The lines wanted are those in the data below that include "production".

Data: Begin

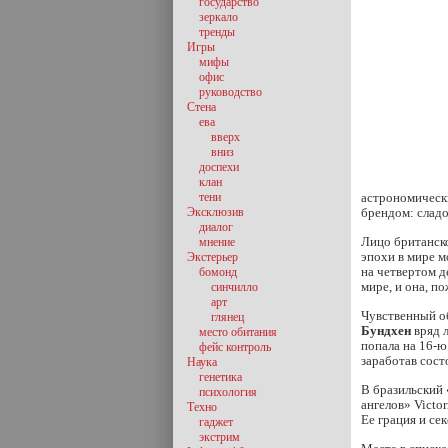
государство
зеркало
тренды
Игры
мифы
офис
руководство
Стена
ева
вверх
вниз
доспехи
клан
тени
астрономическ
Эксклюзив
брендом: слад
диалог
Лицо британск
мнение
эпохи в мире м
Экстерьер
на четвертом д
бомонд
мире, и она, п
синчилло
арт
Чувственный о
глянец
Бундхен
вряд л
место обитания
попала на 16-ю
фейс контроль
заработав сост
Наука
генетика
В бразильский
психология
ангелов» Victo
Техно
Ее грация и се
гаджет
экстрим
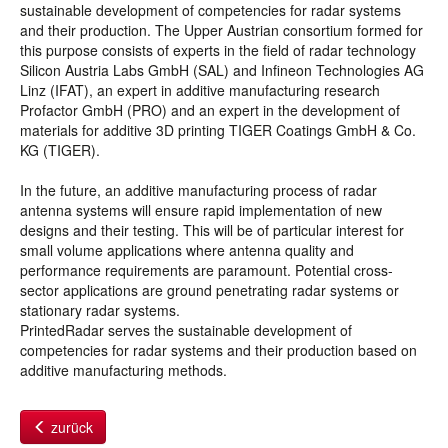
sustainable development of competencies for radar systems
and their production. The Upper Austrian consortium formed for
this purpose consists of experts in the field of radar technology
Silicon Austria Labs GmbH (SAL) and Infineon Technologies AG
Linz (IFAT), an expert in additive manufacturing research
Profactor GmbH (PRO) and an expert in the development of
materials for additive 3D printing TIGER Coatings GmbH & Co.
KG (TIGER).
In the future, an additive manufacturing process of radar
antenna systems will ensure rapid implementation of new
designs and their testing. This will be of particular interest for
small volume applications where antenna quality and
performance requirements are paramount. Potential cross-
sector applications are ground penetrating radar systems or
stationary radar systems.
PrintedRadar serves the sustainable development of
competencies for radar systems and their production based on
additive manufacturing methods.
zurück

Data: End

**Exercise response:**
and their production. The Upper Austrian consortium formed for
competencies for radar systems and their production based on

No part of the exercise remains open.